- **PROBLEM**
All that is wanted is the exact text of the lines below from the one with "right elbow: (49, 299)" through the one with "right hip: (327, 325)", inclusive, minus any pictures.

- **THE RECORDS**
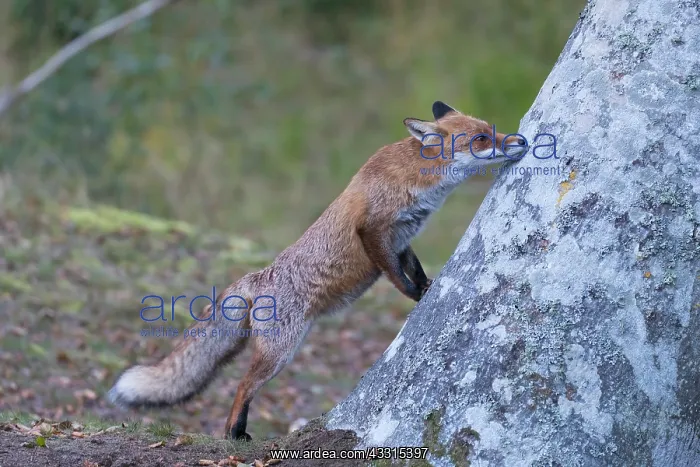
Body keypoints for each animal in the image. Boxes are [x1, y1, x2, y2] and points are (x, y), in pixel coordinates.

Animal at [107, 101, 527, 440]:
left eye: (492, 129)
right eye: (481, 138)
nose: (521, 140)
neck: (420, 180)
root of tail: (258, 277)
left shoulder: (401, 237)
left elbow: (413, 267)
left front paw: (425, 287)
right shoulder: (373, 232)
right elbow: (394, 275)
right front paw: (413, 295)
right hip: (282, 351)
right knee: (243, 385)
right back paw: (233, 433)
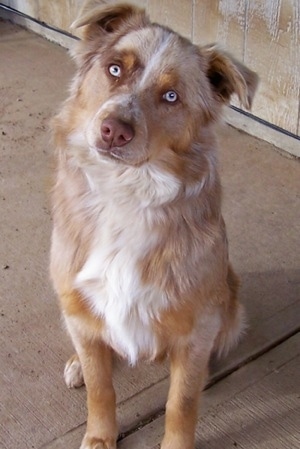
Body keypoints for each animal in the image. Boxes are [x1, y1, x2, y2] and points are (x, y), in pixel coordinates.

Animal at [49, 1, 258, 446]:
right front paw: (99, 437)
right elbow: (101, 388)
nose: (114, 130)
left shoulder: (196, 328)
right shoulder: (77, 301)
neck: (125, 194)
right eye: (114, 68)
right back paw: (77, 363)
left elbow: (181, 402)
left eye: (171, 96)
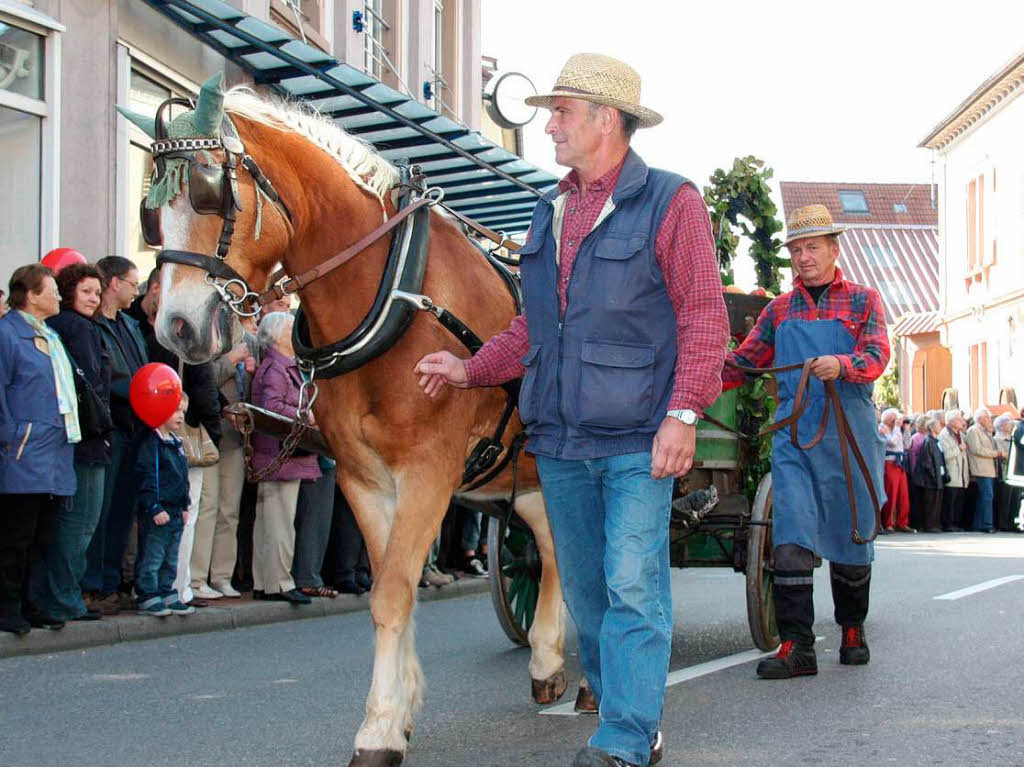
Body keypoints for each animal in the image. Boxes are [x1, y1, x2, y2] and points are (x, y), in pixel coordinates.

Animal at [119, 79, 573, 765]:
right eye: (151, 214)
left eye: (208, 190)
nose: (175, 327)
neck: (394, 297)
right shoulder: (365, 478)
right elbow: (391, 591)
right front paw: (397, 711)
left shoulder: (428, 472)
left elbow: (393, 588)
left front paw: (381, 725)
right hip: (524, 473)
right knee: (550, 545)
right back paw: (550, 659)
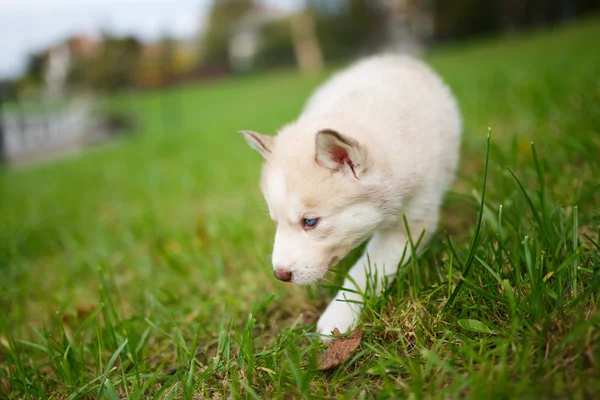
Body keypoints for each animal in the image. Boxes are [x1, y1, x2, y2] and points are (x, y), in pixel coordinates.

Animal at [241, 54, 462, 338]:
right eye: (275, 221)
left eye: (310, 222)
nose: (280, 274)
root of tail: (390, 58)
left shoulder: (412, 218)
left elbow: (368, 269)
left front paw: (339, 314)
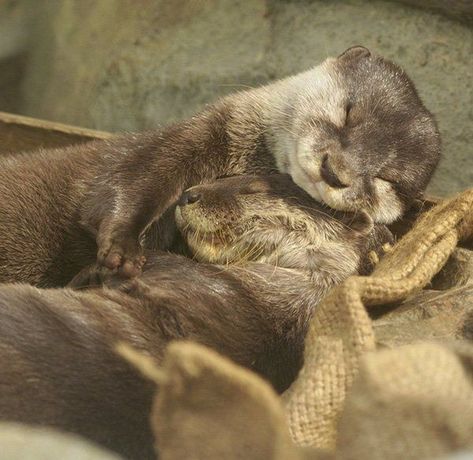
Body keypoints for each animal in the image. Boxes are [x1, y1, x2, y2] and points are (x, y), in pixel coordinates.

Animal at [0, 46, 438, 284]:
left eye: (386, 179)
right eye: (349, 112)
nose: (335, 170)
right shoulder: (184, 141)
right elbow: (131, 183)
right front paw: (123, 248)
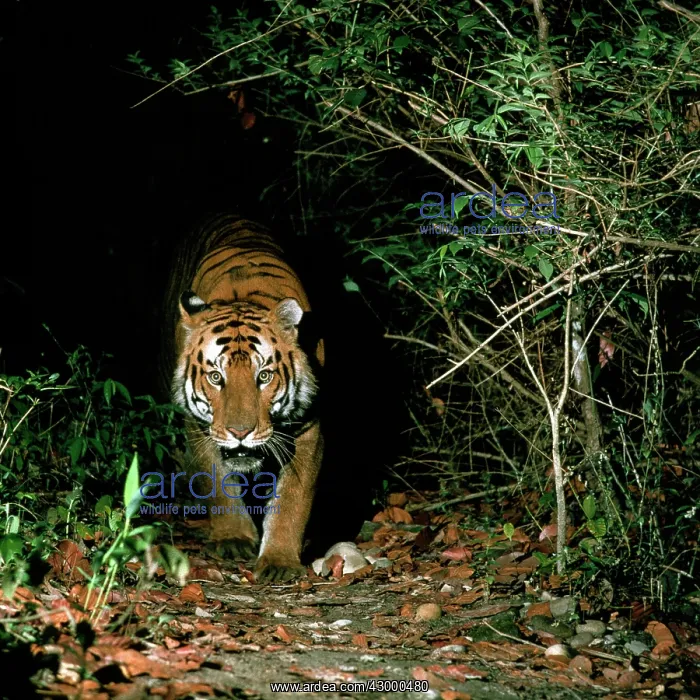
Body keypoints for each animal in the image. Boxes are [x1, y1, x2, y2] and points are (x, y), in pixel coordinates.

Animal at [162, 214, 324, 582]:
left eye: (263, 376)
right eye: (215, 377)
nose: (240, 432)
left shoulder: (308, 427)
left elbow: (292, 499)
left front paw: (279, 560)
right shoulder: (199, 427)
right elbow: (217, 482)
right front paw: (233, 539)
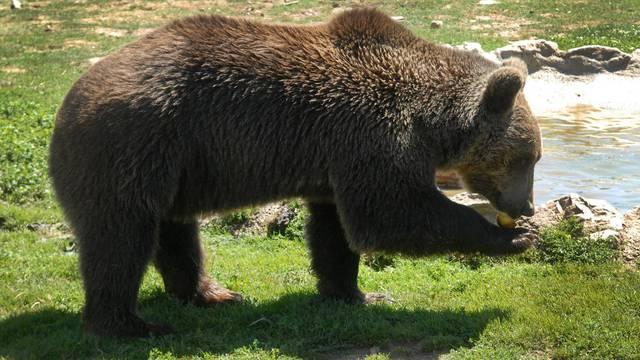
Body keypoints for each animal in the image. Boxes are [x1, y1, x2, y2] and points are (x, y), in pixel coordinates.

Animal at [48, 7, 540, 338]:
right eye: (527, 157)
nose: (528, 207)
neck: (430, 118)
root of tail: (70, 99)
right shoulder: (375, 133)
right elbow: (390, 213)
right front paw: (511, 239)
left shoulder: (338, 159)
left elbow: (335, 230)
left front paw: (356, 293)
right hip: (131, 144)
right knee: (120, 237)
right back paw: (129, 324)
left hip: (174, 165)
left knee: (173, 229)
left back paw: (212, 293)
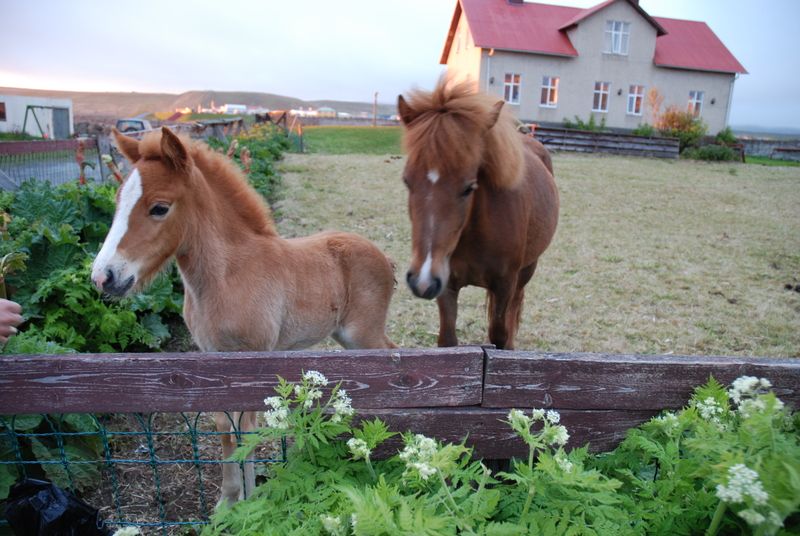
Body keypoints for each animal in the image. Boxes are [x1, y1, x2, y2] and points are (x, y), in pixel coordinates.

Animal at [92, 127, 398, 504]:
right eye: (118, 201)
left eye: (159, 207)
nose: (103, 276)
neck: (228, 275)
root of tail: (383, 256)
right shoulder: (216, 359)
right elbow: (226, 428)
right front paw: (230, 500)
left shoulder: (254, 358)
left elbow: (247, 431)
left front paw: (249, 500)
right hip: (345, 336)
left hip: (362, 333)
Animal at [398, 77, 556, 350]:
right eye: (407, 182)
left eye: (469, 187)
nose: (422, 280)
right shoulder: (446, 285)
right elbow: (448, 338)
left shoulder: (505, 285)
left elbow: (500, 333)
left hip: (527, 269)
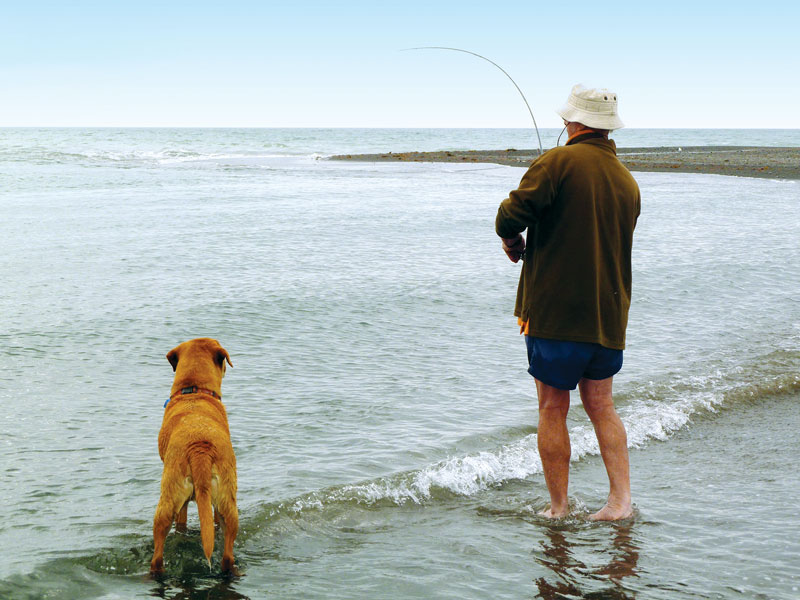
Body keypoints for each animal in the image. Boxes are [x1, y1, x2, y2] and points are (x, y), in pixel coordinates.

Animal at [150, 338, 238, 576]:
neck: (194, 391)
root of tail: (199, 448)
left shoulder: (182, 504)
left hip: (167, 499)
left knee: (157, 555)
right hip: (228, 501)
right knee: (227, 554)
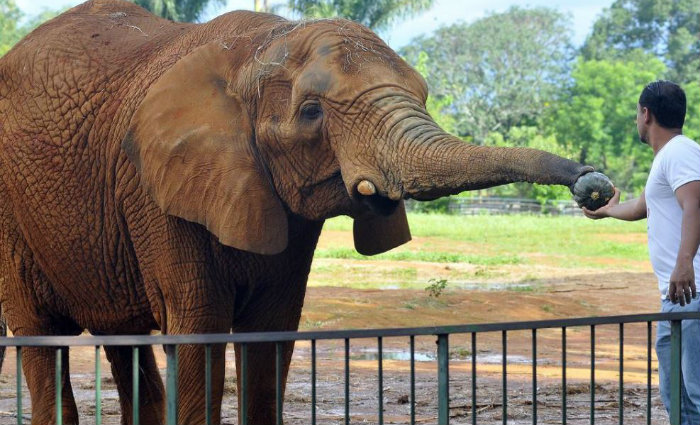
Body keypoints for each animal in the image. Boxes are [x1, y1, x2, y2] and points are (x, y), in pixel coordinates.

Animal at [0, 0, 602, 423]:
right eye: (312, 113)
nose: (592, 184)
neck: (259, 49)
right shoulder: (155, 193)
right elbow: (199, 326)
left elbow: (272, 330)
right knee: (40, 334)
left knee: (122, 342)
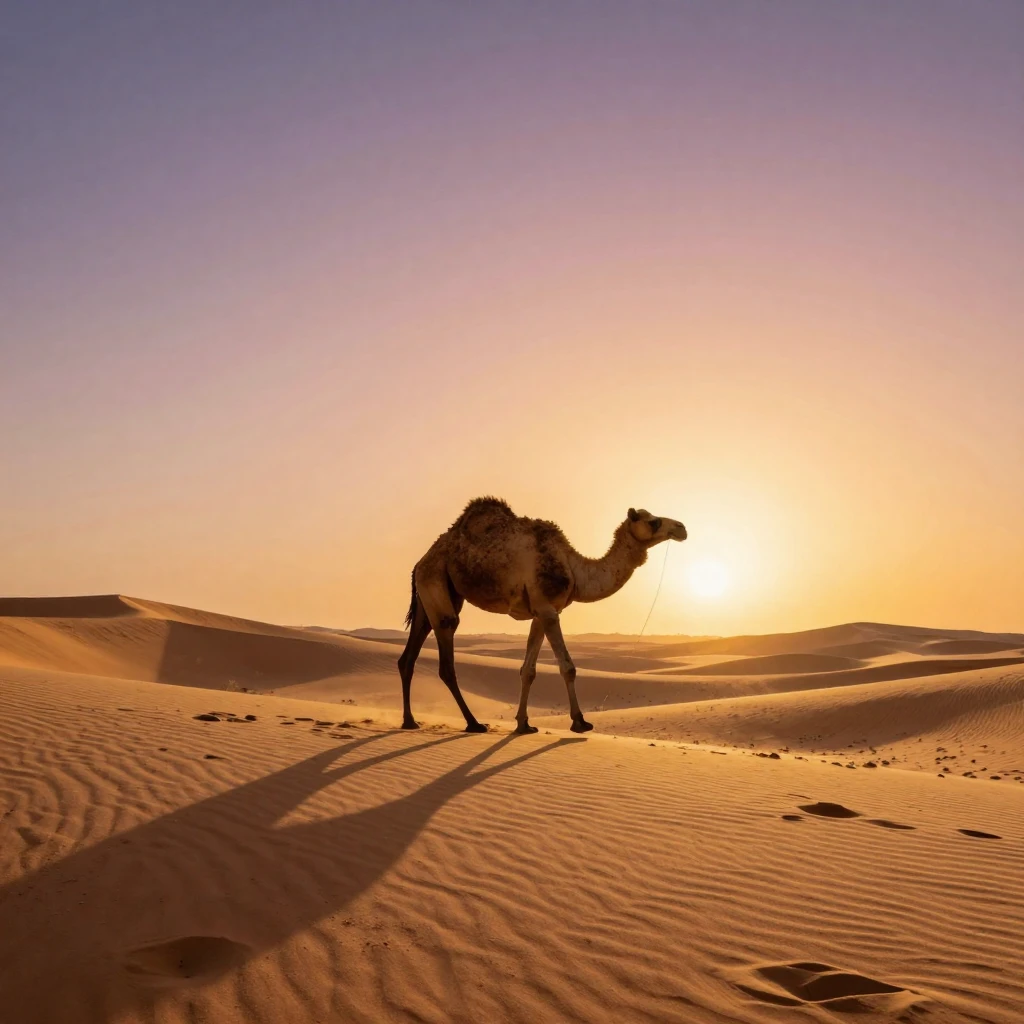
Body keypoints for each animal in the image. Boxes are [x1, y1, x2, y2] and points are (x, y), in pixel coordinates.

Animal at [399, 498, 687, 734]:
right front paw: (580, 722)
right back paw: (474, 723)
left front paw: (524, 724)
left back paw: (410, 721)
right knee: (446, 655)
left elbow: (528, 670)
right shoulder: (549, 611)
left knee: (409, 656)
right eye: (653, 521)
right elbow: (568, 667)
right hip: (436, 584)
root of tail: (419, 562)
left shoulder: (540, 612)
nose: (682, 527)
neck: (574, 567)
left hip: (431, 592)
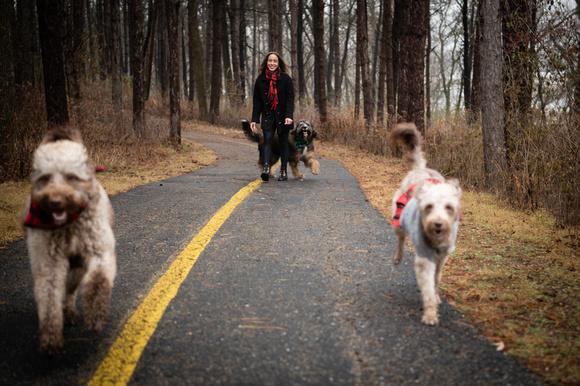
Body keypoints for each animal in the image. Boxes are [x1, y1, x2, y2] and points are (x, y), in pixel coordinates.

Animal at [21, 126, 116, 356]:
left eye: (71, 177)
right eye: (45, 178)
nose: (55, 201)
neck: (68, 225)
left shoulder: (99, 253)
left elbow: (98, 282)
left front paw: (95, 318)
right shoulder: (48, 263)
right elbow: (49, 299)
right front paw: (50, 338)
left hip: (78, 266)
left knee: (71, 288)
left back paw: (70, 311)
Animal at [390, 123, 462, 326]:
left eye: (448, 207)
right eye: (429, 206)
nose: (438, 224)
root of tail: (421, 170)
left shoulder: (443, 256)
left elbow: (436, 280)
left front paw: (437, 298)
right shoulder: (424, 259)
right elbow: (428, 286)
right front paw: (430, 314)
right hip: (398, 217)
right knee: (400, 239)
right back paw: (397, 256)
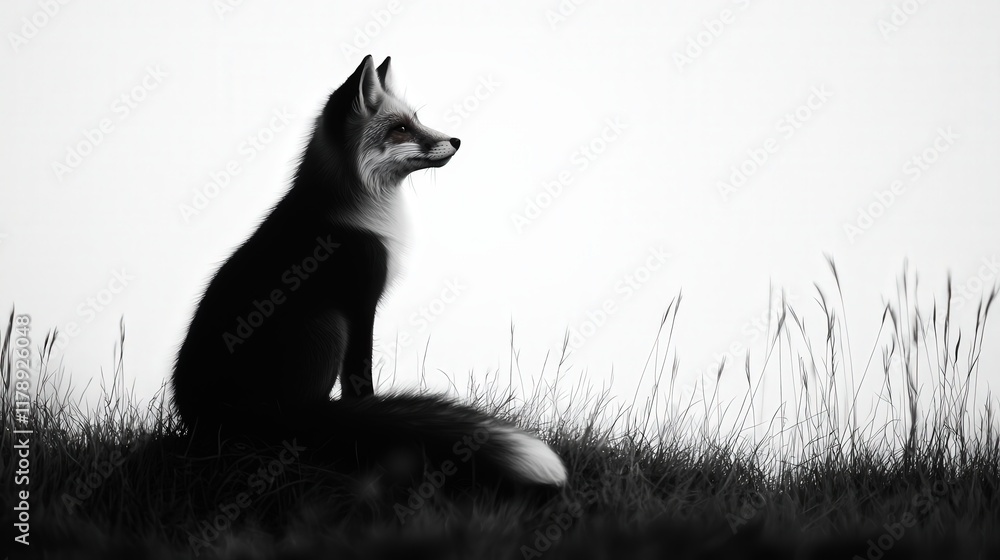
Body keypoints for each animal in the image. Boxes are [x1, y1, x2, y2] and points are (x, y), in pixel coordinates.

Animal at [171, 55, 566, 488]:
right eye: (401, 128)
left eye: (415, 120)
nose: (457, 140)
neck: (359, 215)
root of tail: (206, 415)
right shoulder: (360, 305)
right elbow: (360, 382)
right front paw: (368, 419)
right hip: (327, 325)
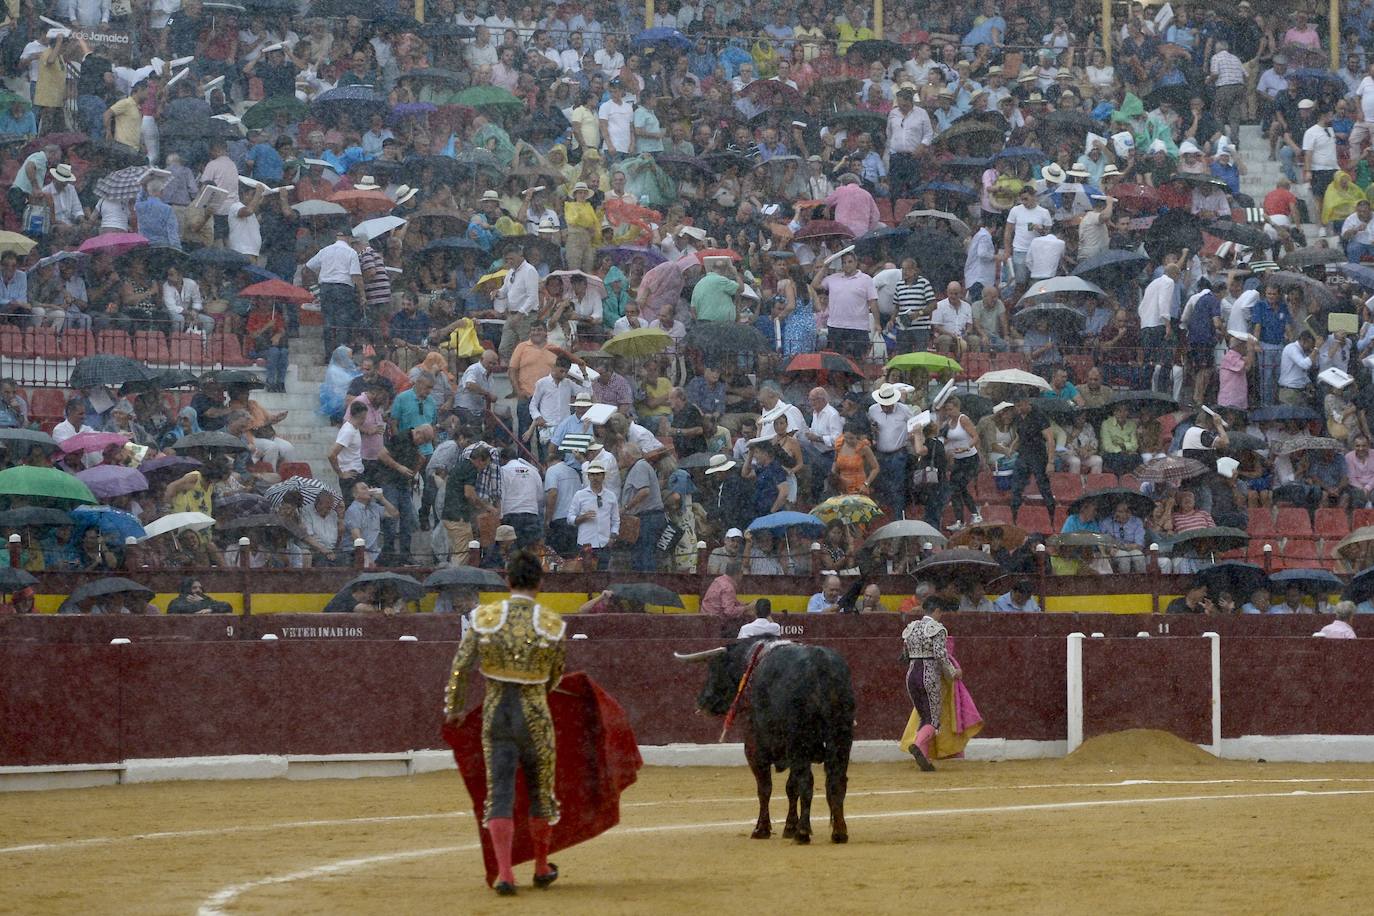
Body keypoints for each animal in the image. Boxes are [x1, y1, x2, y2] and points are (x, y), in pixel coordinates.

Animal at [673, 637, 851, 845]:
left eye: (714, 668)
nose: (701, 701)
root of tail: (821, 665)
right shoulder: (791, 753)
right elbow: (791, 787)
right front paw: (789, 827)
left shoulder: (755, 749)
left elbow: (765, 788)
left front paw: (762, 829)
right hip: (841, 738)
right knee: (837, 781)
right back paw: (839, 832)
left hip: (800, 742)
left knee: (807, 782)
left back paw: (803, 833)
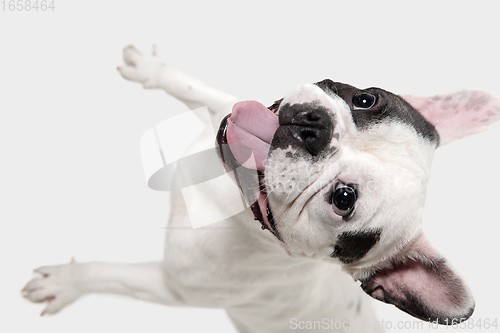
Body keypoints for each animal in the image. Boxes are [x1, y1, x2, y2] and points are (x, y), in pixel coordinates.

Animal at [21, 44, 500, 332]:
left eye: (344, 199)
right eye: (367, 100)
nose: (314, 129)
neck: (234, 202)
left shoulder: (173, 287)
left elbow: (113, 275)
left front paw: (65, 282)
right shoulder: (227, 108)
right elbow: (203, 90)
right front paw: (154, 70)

- **ANSWER SPACE**
right elbow: (49, 299)
right front paw: (50, 338)
left hip: (78, 266)
left knee: (71, 288)
left back paw: (70, 311)
Animal at [390, 123, 462, 326]:
left eye: (448, 207)
right eye: (429, 206)
nose: (438, 224)
root of tail: (421, 170)
left shoulder: (443, 256)
left elbow: (436, 280)
left front paw: (437, 298)
right shoulder: (424, 259)
right elbow: (428, 286)
right front paw: (430, 314)
right hip: (398, 217)
right knee: (400, 239)
right back paw: (397, 256)
Body keypoints for each animal in the image. Boxes are [x1, y1, x2, y2] and points are (x, y), in pixel coordinates.

Animal at [171, 55, 566, 488]:
right eye: (401, 128)
left eye: (415, 120)
nose: (457, 140)
neck: (359, 215)
root of tail: (206, 415)
right shoulder: (360, 305)
right elbow: (360, 382)
right front paw: (368, 419)
right hip: (327, 325)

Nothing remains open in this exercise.